PROVIDED DATA →
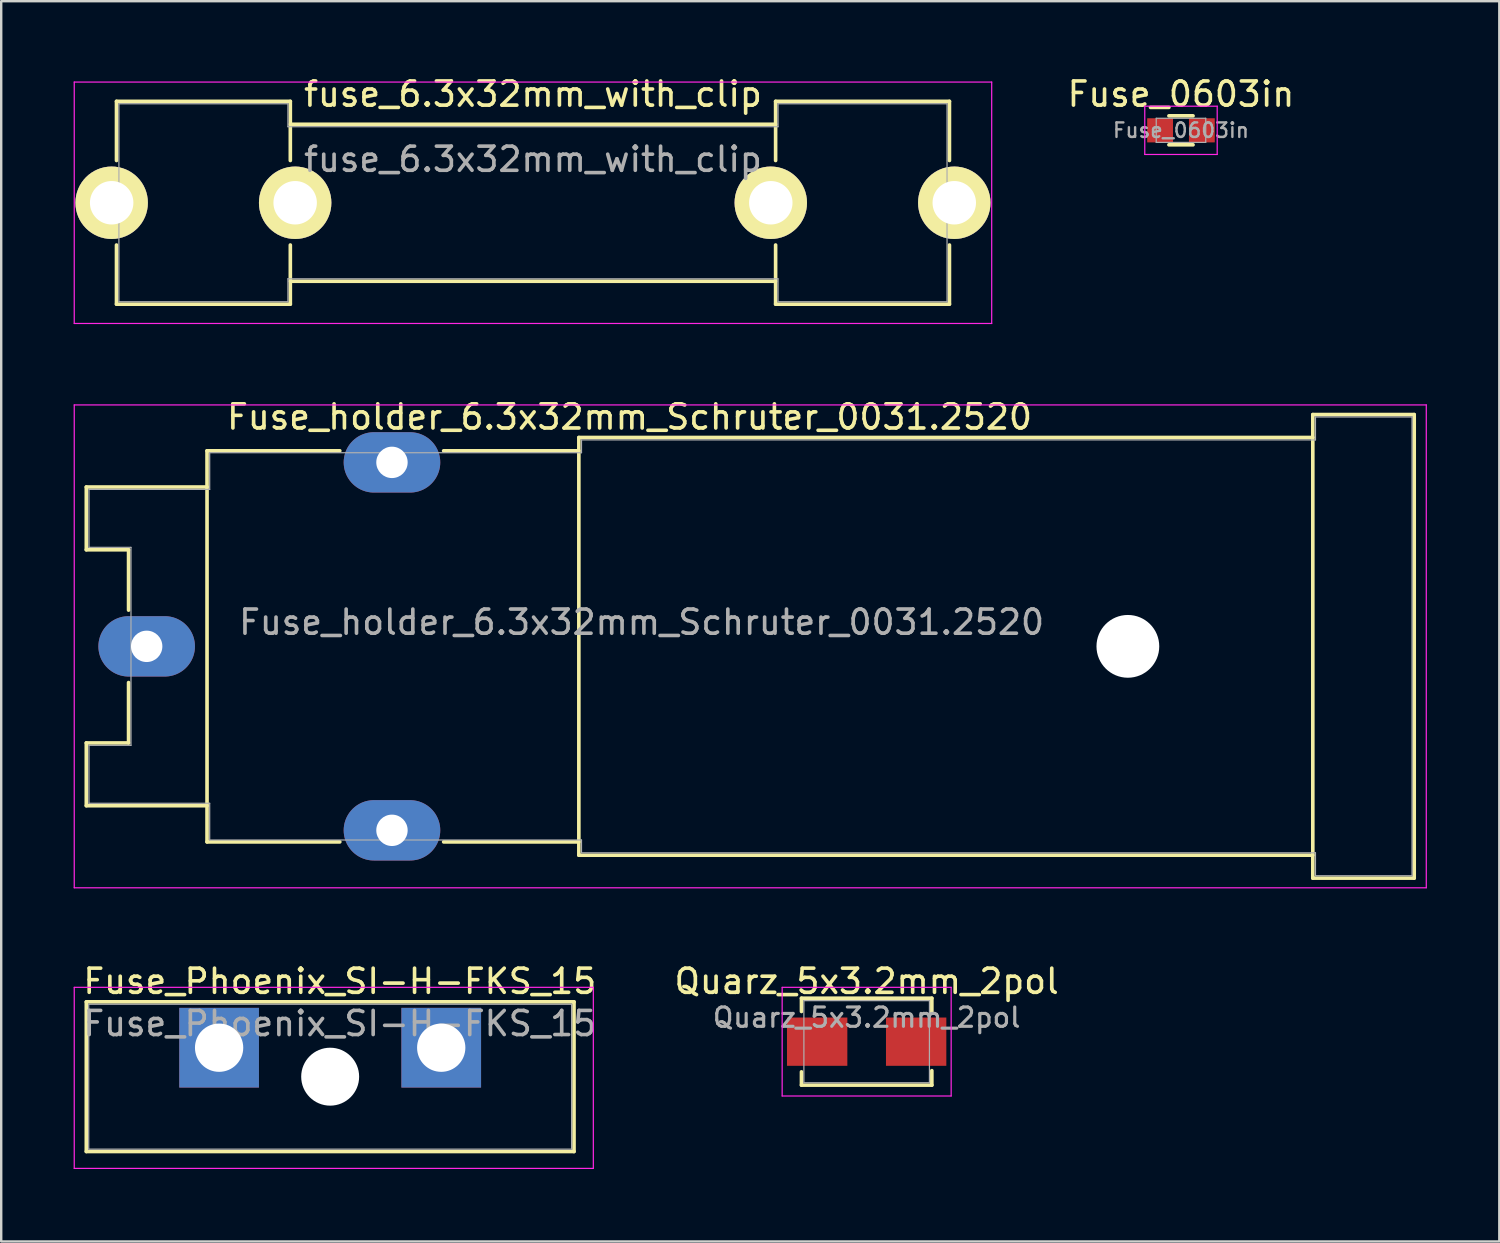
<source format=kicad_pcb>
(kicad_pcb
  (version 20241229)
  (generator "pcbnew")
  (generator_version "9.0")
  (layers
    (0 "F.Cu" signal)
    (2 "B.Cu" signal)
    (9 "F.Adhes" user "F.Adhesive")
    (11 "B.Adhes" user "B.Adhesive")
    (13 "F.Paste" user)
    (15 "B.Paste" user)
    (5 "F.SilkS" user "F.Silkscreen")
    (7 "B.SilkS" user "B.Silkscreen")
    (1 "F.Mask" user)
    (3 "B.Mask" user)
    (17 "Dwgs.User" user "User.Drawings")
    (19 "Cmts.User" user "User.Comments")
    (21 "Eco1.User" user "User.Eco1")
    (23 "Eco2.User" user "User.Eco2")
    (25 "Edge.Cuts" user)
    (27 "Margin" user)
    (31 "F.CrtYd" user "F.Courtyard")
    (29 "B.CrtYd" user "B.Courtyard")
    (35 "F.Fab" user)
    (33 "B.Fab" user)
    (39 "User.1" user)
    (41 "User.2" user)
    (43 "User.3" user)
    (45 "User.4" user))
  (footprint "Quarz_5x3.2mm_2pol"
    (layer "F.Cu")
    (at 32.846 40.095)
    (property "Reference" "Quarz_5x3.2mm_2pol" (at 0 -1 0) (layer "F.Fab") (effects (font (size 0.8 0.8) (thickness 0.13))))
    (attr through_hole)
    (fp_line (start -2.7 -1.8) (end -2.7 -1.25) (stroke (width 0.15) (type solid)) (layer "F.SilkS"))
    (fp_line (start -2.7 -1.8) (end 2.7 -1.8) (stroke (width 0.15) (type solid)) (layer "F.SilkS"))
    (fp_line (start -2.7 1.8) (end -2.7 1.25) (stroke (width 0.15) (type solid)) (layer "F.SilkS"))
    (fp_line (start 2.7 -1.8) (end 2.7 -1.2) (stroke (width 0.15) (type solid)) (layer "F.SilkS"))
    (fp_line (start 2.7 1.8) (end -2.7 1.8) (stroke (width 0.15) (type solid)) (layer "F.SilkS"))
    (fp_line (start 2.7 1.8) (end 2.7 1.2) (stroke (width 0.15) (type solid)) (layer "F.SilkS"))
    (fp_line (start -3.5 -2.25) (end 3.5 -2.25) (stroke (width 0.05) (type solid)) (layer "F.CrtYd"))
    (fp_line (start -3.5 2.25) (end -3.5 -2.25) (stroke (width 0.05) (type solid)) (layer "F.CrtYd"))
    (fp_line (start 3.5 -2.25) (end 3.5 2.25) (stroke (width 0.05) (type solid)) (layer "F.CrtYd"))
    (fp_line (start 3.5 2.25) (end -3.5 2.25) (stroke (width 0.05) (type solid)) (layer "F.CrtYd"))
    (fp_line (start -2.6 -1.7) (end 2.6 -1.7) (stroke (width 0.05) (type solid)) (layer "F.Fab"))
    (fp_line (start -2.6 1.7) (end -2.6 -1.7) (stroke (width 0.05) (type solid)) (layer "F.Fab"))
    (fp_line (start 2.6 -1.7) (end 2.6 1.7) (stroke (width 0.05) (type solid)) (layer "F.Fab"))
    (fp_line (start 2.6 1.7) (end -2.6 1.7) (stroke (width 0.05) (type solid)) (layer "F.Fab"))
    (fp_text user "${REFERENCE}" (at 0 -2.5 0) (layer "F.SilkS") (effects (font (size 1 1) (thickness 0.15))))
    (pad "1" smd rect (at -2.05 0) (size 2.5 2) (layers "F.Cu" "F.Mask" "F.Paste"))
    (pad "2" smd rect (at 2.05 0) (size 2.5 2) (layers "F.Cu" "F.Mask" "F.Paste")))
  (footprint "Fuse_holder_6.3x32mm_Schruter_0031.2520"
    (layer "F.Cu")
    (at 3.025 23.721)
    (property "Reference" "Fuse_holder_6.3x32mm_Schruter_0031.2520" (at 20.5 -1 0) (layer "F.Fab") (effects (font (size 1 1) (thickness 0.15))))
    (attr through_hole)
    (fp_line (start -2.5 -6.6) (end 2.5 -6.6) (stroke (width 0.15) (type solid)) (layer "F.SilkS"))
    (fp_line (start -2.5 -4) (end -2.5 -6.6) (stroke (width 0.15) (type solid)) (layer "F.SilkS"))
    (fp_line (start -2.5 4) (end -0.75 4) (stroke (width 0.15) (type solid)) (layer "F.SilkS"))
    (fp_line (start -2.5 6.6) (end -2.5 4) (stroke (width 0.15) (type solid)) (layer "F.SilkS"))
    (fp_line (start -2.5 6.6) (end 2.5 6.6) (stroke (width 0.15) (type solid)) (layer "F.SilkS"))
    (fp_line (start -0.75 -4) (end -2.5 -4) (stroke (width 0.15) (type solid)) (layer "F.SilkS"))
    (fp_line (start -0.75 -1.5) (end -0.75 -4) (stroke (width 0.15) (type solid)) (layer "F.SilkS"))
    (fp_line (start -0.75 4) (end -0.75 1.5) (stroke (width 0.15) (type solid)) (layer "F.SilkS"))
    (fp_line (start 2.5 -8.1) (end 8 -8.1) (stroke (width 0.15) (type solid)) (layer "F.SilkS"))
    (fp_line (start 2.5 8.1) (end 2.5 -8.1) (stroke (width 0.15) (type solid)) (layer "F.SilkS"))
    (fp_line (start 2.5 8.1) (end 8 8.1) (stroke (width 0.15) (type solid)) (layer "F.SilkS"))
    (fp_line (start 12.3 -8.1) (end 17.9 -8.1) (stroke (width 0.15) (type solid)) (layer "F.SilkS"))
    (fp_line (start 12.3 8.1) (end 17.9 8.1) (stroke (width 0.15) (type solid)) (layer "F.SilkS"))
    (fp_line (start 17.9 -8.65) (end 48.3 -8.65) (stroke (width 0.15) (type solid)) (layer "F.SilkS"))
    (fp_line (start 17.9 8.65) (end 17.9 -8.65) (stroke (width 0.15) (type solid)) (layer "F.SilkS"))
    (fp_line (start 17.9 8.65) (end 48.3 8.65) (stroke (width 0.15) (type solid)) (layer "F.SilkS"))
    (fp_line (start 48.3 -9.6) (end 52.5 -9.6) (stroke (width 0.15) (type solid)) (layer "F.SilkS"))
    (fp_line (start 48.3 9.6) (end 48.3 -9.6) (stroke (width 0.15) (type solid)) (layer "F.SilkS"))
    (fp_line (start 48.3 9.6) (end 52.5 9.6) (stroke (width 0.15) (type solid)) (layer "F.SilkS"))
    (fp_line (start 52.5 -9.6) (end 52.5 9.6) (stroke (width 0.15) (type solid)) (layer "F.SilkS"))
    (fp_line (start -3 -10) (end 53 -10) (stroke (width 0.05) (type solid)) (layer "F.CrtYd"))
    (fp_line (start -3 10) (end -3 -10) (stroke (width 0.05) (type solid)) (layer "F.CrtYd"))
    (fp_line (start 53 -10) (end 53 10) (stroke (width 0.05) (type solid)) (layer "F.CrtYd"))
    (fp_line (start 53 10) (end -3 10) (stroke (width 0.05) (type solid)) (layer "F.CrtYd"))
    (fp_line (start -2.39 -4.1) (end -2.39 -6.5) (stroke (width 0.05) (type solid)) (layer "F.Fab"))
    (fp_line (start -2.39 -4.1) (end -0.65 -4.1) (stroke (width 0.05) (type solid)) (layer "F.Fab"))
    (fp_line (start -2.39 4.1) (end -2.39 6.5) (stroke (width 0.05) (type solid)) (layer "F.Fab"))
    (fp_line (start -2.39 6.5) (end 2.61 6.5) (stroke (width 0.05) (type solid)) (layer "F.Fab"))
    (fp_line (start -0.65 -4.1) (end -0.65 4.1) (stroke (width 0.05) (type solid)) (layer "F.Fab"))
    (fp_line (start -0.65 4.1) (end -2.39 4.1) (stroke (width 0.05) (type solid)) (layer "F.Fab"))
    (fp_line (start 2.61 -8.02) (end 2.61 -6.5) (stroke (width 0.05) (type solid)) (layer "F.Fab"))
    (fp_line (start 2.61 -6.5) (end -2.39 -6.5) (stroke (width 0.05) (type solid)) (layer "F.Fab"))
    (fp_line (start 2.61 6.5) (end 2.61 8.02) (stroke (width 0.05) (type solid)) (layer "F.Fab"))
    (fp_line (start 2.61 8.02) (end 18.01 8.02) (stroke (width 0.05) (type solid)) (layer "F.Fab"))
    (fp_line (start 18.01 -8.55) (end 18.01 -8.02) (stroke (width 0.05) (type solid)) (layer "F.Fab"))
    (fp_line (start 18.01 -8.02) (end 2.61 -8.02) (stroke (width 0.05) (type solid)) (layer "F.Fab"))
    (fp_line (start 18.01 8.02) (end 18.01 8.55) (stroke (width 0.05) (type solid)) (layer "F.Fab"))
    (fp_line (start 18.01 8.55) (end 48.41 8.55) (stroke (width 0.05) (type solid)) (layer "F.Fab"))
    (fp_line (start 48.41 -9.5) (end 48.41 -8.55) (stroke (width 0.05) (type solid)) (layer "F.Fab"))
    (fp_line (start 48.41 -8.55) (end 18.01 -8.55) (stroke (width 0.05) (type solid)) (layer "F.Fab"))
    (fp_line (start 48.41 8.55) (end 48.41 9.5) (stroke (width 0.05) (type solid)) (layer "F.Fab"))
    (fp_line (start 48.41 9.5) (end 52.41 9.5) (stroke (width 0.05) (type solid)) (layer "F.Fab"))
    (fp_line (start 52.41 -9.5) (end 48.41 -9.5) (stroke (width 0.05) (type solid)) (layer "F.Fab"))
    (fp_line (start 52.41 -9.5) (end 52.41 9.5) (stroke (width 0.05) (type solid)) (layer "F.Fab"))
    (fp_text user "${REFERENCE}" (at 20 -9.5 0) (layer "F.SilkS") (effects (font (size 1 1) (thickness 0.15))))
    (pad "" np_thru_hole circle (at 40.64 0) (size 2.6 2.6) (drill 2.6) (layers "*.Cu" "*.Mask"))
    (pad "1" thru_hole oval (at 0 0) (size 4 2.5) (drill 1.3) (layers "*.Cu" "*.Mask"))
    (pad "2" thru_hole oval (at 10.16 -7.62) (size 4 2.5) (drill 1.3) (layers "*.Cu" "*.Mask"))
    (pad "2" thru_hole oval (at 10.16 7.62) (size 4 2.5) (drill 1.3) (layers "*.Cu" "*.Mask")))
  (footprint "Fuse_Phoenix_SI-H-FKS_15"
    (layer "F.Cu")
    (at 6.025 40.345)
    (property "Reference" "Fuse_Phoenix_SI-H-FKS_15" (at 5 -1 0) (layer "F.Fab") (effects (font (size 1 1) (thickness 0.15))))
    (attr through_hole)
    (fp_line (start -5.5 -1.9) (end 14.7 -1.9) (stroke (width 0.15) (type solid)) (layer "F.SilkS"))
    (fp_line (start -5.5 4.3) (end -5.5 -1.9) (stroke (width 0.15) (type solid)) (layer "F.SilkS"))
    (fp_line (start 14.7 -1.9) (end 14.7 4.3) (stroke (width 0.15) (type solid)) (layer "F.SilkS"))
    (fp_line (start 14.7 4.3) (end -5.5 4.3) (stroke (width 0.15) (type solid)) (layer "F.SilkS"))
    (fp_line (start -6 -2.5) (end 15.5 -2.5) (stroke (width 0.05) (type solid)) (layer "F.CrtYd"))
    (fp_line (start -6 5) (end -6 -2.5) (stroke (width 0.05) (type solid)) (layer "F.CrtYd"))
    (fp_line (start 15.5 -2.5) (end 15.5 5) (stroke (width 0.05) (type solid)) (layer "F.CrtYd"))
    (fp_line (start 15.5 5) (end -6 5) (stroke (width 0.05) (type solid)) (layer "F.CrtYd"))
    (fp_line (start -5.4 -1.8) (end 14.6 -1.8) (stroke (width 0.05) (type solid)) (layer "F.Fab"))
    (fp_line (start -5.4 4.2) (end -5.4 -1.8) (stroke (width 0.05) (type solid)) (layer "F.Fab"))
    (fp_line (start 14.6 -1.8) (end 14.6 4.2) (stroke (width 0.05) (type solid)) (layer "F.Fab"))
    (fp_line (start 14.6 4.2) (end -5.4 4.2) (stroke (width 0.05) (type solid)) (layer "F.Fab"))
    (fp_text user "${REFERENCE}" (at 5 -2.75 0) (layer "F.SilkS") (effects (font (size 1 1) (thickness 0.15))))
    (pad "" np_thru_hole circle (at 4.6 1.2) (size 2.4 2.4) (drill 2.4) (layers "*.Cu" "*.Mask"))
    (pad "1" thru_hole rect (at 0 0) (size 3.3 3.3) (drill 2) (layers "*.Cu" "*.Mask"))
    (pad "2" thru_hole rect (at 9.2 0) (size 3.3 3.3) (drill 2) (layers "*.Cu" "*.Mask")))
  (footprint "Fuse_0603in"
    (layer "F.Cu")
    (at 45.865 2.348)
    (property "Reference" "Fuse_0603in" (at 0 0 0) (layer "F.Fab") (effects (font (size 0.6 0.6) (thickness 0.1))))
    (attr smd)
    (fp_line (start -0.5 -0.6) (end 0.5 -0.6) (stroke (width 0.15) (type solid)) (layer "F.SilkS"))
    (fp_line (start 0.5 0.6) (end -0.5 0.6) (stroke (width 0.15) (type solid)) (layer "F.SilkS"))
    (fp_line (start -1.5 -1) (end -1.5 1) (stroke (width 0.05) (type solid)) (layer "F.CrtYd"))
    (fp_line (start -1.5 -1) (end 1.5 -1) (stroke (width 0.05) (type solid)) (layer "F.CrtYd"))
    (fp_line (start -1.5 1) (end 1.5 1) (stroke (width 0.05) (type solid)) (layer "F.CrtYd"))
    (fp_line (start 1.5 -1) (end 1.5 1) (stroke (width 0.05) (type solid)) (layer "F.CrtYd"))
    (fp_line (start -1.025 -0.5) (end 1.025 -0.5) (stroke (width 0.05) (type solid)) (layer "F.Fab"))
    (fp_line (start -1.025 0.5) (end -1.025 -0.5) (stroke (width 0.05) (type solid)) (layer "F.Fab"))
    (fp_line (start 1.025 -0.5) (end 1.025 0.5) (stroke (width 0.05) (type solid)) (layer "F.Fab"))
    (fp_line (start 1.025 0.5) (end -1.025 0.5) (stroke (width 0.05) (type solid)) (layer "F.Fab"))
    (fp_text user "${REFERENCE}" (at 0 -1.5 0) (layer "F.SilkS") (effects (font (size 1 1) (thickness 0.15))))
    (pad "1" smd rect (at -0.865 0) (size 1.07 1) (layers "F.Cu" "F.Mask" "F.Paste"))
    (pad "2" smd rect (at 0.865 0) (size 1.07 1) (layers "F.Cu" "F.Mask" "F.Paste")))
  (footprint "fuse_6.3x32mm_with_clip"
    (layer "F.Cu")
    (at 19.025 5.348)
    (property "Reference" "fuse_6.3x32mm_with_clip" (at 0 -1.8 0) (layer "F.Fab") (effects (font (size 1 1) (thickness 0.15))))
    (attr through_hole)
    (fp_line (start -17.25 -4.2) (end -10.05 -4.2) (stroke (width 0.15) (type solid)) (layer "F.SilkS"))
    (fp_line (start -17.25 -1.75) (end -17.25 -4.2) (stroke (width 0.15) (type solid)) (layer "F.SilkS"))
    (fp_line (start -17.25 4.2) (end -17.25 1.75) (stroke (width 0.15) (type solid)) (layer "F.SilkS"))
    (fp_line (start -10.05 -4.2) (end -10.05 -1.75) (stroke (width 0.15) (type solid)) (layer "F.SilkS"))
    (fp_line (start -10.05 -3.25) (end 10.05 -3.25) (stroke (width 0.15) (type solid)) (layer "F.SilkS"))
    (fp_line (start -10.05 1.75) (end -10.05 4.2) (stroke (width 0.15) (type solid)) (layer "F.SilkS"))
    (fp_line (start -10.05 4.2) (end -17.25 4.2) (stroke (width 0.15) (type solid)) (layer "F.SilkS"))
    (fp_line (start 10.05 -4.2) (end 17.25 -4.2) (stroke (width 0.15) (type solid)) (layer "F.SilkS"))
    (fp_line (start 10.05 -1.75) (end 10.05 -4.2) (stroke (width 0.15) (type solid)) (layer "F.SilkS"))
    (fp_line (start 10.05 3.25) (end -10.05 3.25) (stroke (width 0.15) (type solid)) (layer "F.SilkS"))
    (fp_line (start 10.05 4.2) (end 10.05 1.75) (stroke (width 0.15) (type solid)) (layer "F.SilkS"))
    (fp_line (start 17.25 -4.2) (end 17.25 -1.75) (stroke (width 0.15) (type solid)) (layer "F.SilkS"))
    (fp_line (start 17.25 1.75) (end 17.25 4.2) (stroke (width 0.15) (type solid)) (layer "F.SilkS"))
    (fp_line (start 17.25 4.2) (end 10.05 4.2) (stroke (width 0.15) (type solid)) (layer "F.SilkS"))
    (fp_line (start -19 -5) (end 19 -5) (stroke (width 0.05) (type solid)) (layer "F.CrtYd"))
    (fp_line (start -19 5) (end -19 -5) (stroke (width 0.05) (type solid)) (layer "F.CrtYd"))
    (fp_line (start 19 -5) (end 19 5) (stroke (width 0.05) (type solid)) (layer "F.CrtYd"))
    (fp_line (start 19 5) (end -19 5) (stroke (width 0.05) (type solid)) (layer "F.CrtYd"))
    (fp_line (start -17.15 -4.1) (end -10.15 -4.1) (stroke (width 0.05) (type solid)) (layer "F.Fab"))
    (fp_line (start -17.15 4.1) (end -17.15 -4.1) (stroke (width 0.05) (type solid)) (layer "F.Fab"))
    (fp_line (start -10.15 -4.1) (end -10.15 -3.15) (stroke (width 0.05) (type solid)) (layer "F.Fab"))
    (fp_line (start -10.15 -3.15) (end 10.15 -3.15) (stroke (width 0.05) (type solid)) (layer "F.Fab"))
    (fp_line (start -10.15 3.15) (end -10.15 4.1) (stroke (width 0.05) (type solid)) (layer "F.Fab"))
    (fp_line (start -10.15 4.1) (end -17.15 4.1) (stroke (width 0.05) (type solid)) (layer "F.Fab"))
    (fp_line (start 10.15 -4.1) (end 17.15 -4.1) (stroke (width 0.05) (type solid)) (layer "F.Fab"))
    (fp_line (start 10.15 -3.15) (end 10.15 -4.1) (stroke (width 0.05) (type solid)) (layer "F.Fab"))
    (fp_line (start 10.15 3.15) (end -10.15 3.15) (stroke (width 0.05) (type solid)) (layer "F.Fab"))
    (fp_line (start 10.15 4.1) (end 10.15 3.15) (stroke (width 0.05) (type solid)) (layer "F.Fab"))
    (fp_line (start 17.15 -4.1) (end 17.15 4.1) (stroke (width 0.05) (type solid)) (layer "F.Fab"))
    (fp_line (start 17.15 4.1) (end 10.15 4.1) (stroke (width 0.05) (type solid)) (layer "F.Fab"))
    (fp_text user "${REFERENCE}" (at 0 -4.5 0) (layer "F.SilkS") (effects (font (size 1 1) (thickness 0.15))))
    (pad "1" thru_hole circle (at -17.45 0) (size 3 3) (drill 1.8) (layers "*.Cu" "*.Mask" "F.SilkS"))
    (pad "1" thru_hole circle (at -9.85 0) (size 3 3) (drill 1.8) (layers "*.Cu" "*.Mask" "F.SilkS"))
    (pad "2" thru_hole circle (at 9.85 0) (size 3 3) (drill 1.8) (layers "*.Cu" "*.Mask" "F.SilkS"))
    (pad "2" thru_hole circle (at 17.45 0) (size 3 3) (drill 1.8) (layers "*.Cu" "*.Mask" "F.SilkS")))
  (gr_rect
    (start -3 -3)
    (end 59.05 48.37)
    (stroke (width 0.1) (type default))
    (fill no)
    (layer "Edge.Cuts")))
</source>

TASK DIRECTIONS →
Retype only the lines running from the line with "(fp_line (start 10.15 -4.1)" to the end of the listing, including both of those lines.

EXERCISE RESPONSE →
    (fp_line (start 10.15 -4.1) (end 17.15 -4.1) (stroke (width 0.05) (type solid)) (layer "F.Fab"))
    (fp_line (start 10.15 -3.15) (end 10.15 -4.1) (stroke (width 0.05) (type solid)) (layer "F.Fab"))
    (fp_line (start 10.15 3.15) (end -10.15 3.15) (stroke (width 0.05) (type solid)) (layer "F.Fab"))
    (fp_line (start 10.15 4.1) (end 10.15 3.15) (stroke (width 0.05) (type solid)) (layer "F.Fab"))
    (fp_line (start 17.15 -4.1) (end 17.15 4.1) (stroke (width 0.05) (type solid)) (layer "F.Fab"))
    (fp_line (start 17.15 4.1) (end 10.15 4.1) (stroke (width 0.05) (type solid)) (layer "F.Fab"))
    (fp_text user "${REFERENCE}" (at 0 -4.5 0) (layer "F.SilkS") (effects (font (size 1 1) (thickness 0.15))))
    (pad "1" thru_hole circle (at -17.45 0) (size 3 3) (drill 1.8) (layers "*.Cu" "*.Mask" "F.SilkS"))
    (pad "1" thru_hole circle (at -9.85 0) (size 3 3) (drill 1.8) (layers "*.Cu" "*.Mask" "F.SilkS"))
    (pad "2" thru_hole circle (at 9.85 0) (size 3 3) (drill 1.8) (layers "*.Cu" "*.Mask" "F.SilkS"))
    (pad "2" thru_hole circle (at 17.45 0) (size 3 3) (drill 1.8) (layers "*.Cu" "*.Mask" "F.SilkS")))
  (gr_rect
    (start -3 -3)
    (end 59.05 48.37)
    (stroke (width 0.1) (type default))
    (fill no)
    (layer "Edge.Cuts")))
</source>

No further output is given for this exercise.